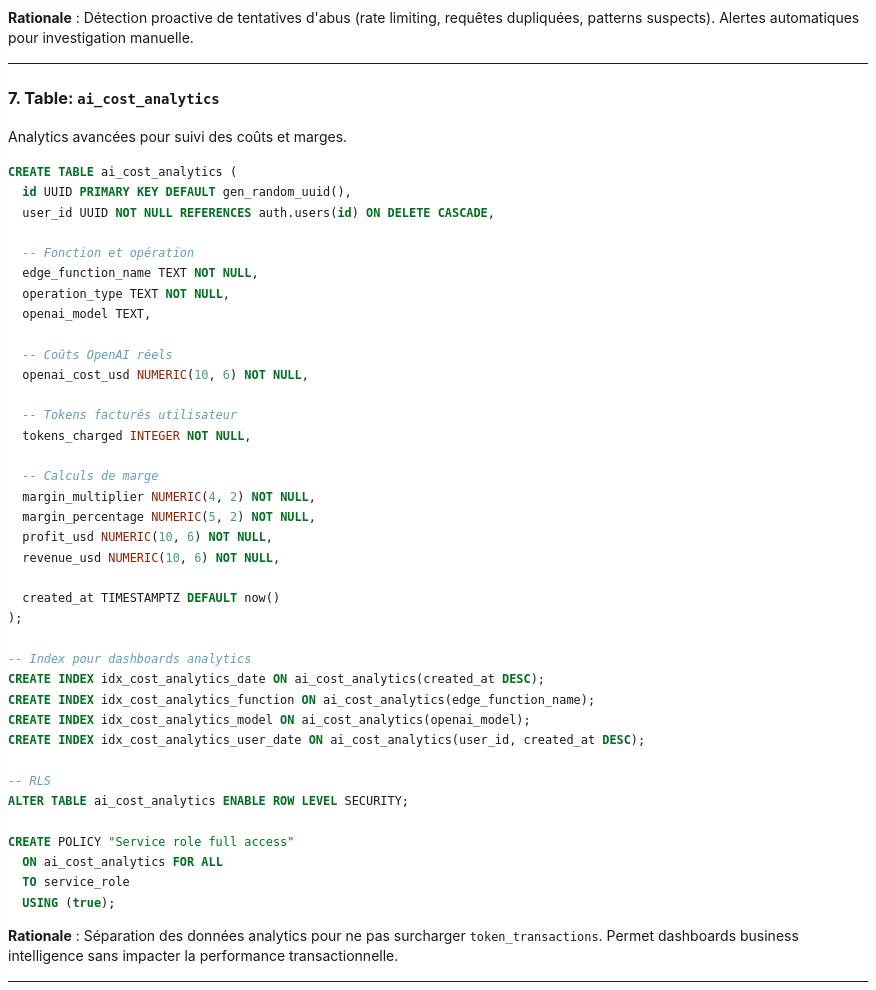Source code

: **Rationale** : Détection proactive de tentatives d'abus (rate limiting, requêtes dupliquées, patterns suspects). Alertes automatiques pour investigation manuelle.

---

### 7. Table: `ai_cost_analytics`

Analytics avancées pour suivi des coûts et marges.

```sql
CREATE TABLE ai_cost_analytics (
  id UUID PRIMARY KEY DEFAULT gen_random_uuid(),
  user_id UUID NOT NULL REFERENCES auth.users(id) ON DELETE CASCADE,

  -- Fonction et opération
  edge_function_name TEXT NOT NULL,
  operation_type TEXT NOT NULL,
  openai_model TEXT,

  -- Coûts OpenAI réels
  openai_cost_usd NUMERIC(10, 6) NOT NULL,

  -- Tokens facturés utilisateur
  tokens_charged INTEGER NOT NULL,

  -- Calculs de marge
  margin_multiplier NUMERIC(4, 2) NOT NULL,
  margin_percentage NUMERIC(5, 2) NOT NULL,
  profit_usd NUMERIC(10, 6) NOT NULL,
  revenue_usd NUMERIC(10, 6) NOT NULL,

  created_at TIMESTAMPTZ DEFAULT now()
);

-- Index pour dashboards analytics
CREATE INDEX idx_cost_analytics_date ON ai_cost_analytics(created_at DESC);
CREATE INDEX idx_cost_analytics_function ON ai_cost_analytics(edge_function_name);
CREATE INDEX idx_cost_analytics_model ON ai_cost_analytics(openai_model);
CREATE INDEX idx_cost_analytics_user_date ON ai_cost_analytics(user_id, created_at DESC);

-- RLS
ALTER TABLE ai_cost_analytics ENABLE ROW LEVEL SECURITY;

CREATE POLICY "Service role full access"
  ON ai_cost_analytics FOR ALL
  TO service_role
  USING (true);
```

**Rationale** : Séparation des données analytics pour ne pas surcharger `token_transactions`. Permet dashboards business intelligence sans impacter la performance transactionnelle.

---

---+---

PROMPT — Would you please return all lines from the listing above that contain "TEXT"?

ANSWER BELOW —
  edge_function_name TEXT NOT NULL,
  operation_type TEXT NOT NULL,
  openai_model TEXT,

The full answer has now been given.